(What this task involves)
The entries are to be reproduced verbatim, with all pictures omitted.

::: The data :::

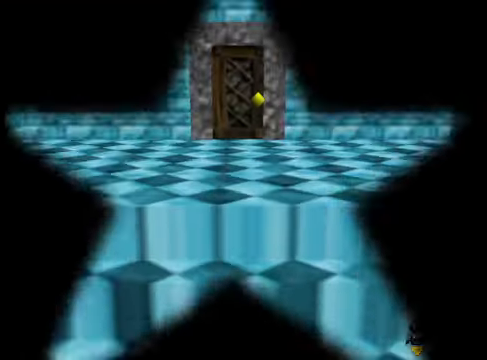
Gameplay with a controller (Xbox layout); each line is a JSON object with the inputs held at the frame after it. "events" lists button and stick changes between this image and that frame as [ms after this image, input, new state], when the widget could be followed in between. Not read: L3 R3.
{"buttons": [], "left_stick": "center", "right_stick": "center", "events": [[334, "right_stick", "down-right"], [501, "right_stick", "center"]]}
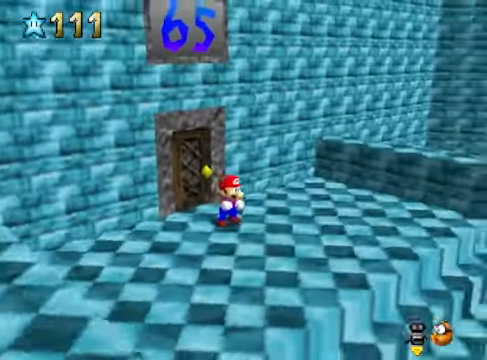
{"buttons": [], "left_stick": "right", "right_stick": "center", "events": [[100, "right_stick", "down-right"], [267, "right_stick", "center"], [367, "left_stick", "right"]]}
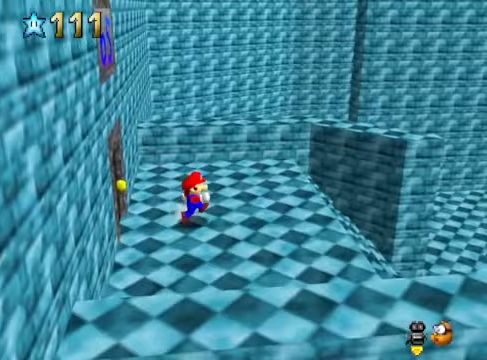
{"buttons": [], "left_stick": "up-right", "right_stick": "center", "events": [[301, "left_stick", "up-right"]]}
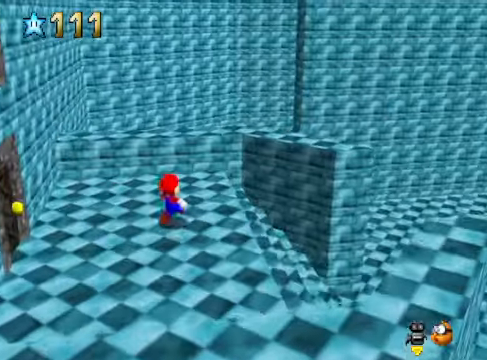
{"buttons": [], "left_stick": "up-right", "right_stick": "center", "events": [[234, "L2", "down"], [301, "A", "down"], [401, "A", "up"], [434, "L2", "up"]]}
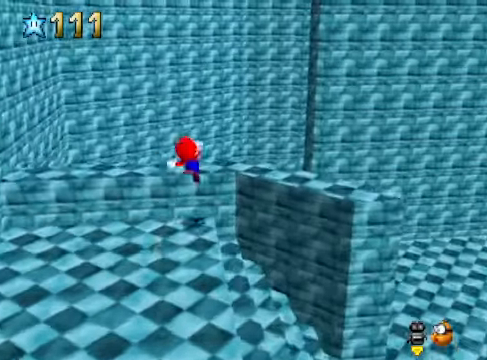
{"buttons": [], "left_stick": "right", "right_stick": "center", "events": [[33, "left_stick", "right"], [33, "right_stick", "down-right"], [200, "left_stick", "center"], [200, "right_stick", "center"], [267, "left_stick", "right"], [334, "right_stick", "down-right"], [501, "right_stick", "center"]]}
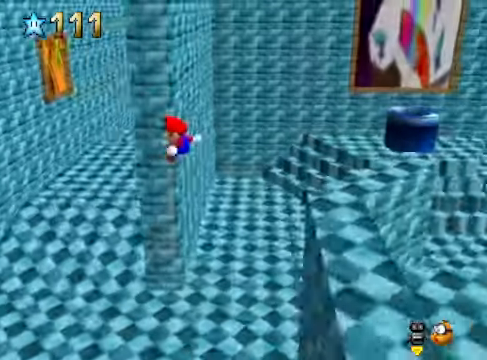
{"buttons": [], "left_stick": "center", "right_stick": "center", "events": [[467, "left_stick", "center"]]}
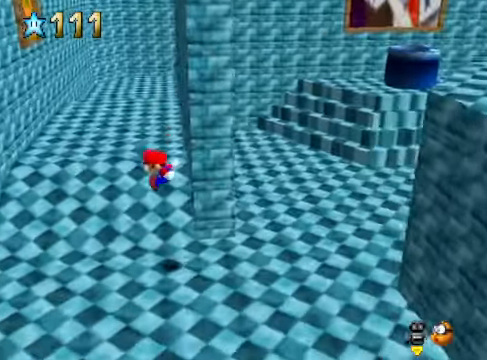
{"buttons": [], "left_stick": "left", "right_stick": "center", "events": [[133, "left_stick", "left"]]}
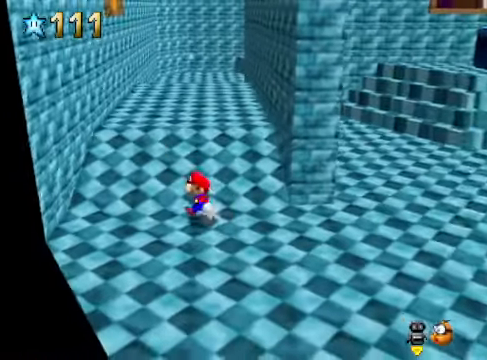
{"buttons": [], "left_stick": "up-left", "right_stick": "center", "events": [[33, "A", "down"], [367, "left_stick", "up-left"], [434, "A", "up"]]}
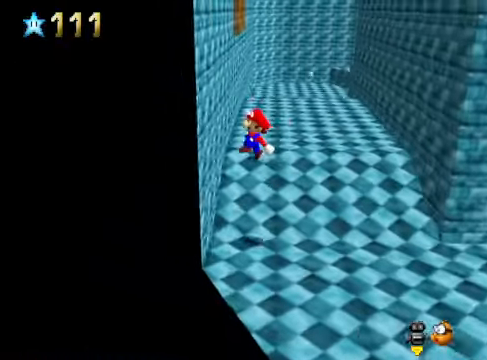
{"buttons": ["A"], "left_stick": "up-right", "right_stick": "center", "events": [[133, "left_stick", "up-right"], [200, "A", "down"]]}
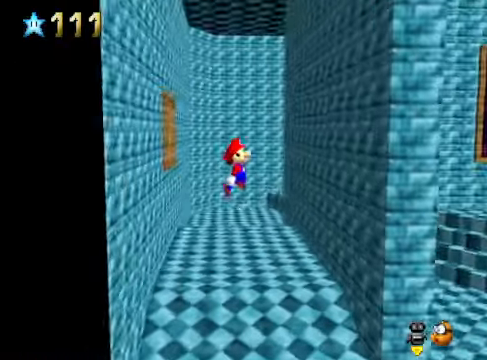
{"buttons": ["A"], "left_stick": "up-left", "right_stick": "center", "events": [[234, "A", "up"], [467, "A", "down"], [501, "left_stick", "up-left"]]}
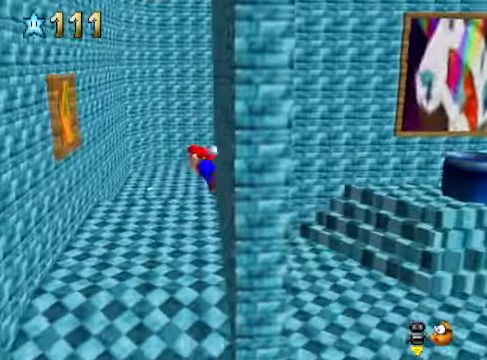
{"buttons": [], "left_stick": "up-left", "right_stick": "center", "events": [[401, "A", "up"]]}
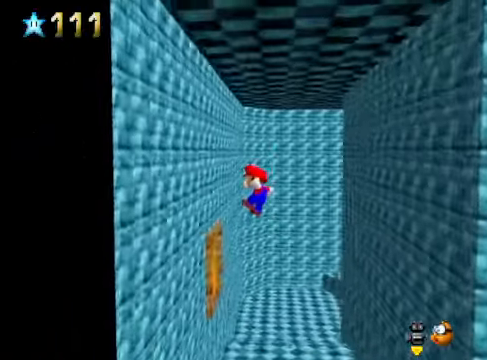
{"buttons": ["A"], "left_stick": "up-right", "right_stick": "center", "events": [[234, "left_stick", "up"], [334, "A", "down"], [334, "left_stick", "up-right"]]}
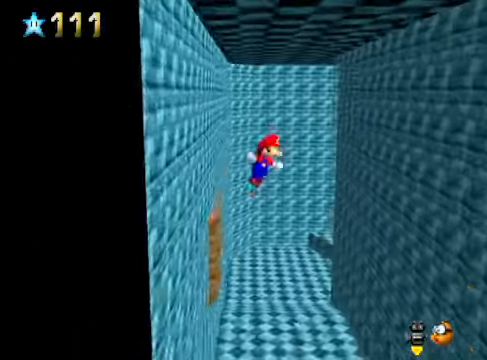
{"buttons": [], "left_stick": "up-right", "right_stick": "center", "events": [[33, "A", "up"]]}
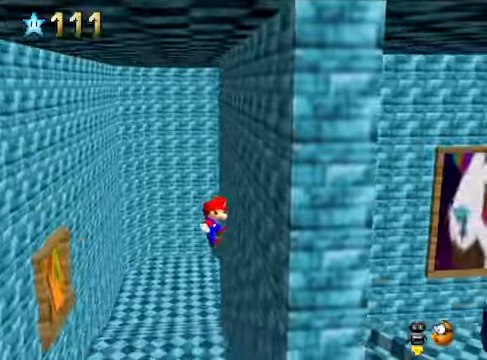
{"buttons": [], "left_stick": "up-left", "right_stick": "center", "events": [[167, "A", "down"], [200, "left_stick", "up-left"], [301, "A", "up"]]}
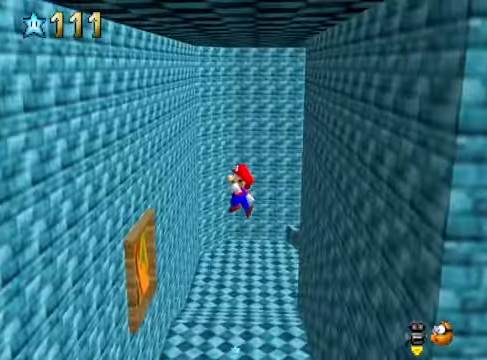
{"buttons": ["A"], "left_stick": "up-left", "right_stick": "center", "events": [[67, "left_stick", "up"], [200, "left_stick", "up-left"], [468, "A", "down"]]}
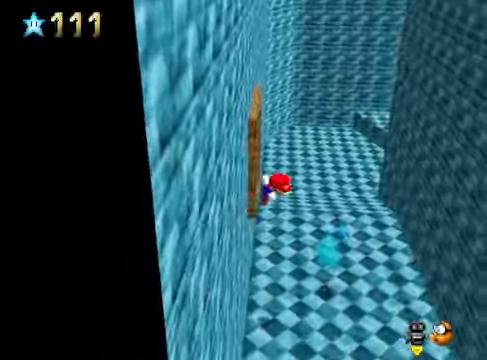
{"buttons": ["A"], "left_stick": "up-left", "right_stick": "center", "events": []}
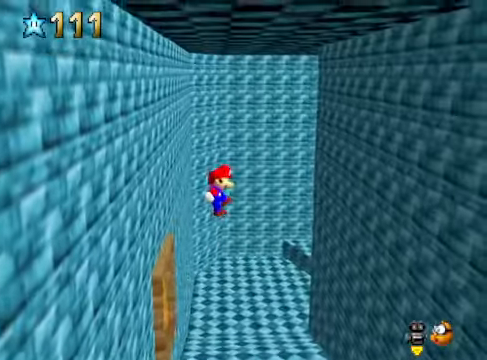
{"buttons": [], "left_stick": "up-left", "right_stick": "center", "events": [[234, "A", "up"]]}
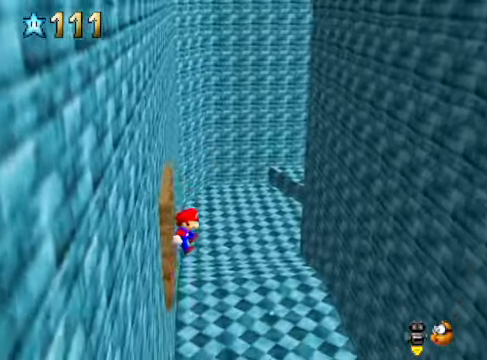
{"buttons": [], "left_stick": "up", "right_stick": "center", "events": [[234, "left_stick", "center"], [234, "right_stick", "down-right"], [334, "right_stick", "center"], [468, "left_stick", "up"]]}
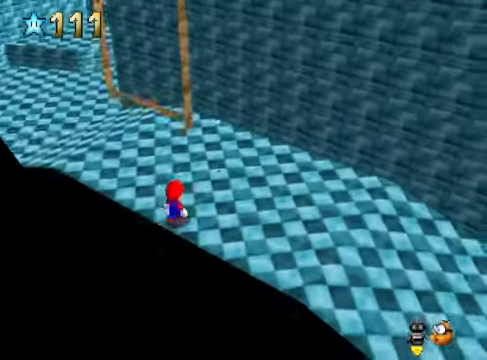
{"buttons": [], "left_stick": "up-right", "right_stick": "down-left", "events": [[401, "right_stick", "down-left"], [435, "left_stick", "up-right"]]}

:::

(Result for this task)
Gameplay with a controller (Xbox layout); each line is a JSON object with the inputs held at the frame after it. "events" lists button and stick changes between this image and that frame as [ms after this image, input, new state], when the widget could be followed in between. Not read: L3 R3.
{"buttons": [], "left_stick": "center", "right_stick": "center", "events": [[334, "right_stick", "down-right"], [501, "right_stick", "center"]]}
{"buttons": [], "left_stick": "right", "right_stick": "center", "events": [[100, "right_stick", "down-right"], [267, "right_stick", "center"], [367, "left_stick", "right"]]}
{"buttons": [], "left_stick": "up-right", "right_stick": "center", "events": [[301, "left_stick", "up-right"]]}
{"buttons": [], "left_stick": "up-right", "right_stick": "center", "events": [[234, "L2", "down"], [301, "A", "down"], [401, "A", "up"], [434, "L2", "up"]]}
{"buttons": [], "left_stick": "right", "right_stick": "center", "events": [[33, "left_stick", "right"], [33, "right_stick", "down-right"], [200, "left_stick", "center"], [200, "right_stick", "center"], [267, "left_stick", "right"], [334, "right_stick", "down-right"], [501, "right_stick", "center"]]}
{"buttons": [], "left_stick": "center", "right_stick": "center", "events": [[467, "left_stick", "center"]]}
{"buttons": [], "left_stick": "left", "right_stick": "center", "events": [[133, "left_stick", "left"]]}
{"buttons": [], "left_stick": "up-left", "right_stick": "center", "events": [[33, "A", "down"], [367, "left_stick", "up-left"], [434, "A", "up"]]}
{"buttons": ["A"], "left_stick": "up-right", "right_stick": "center", "events": [[133, "left_stick", "up-right"], [200, "A", "down"]]}
{"buttons": ["A"], "left_stick": "up-left", "right_stick": "center", "events": [[234, "A", "up"], [467, "A", "down"], [501, "left_stick", "up-left"]]}
{"buttons": [], "left_stick": "up-left", "right_stick": "center", "events": [[401, "A", "up"]]}
{"buttons": ["A"], "left_stick": "up-right", "right_stick": "center", "events": [[234, "left_stick", "up"], [334, "A", "down"], [334, "left_stick", "up-right"]]}
{"buttons": [], "left_stick": "up-right", "right_stick": "center", "events": [[33, "A", "up"]]}
{"buttons": [], "left_stick": "up-left", "right_stick": "center", "events": [[167, "A", "down"], [200, "left_stick", "up-left"], [301, "A", "up"]]}
{"buttons": ["A"], "left_stick": "up-left", "right_stick": "center", "events": [[67, "left_stick", "up"], [200, "left_stick", "up-left"], [468, "A", "down"]]}
{"buttons": ["A"], "left_stick": "up-left", "right_stick": "center", "events": []}
{"buttons": [], "left_stick": "up-left", "right_stick": "center", "events": [[234, "A", "up"]]}
{"buttons": [], "left_stick": "up", "right_stick": "center", "events": [[234, "left_stick", "center"], [234, "right_stick", "down-right"], [334, "right_stick", "center"], [468, "left_stick", "up"]]}
{"buttons": [], "left_stick": "up-right", "right_stick": "down-left", "events": [[401, "right_stick", "down-left"], [435, "left_stick", "up-right"]]}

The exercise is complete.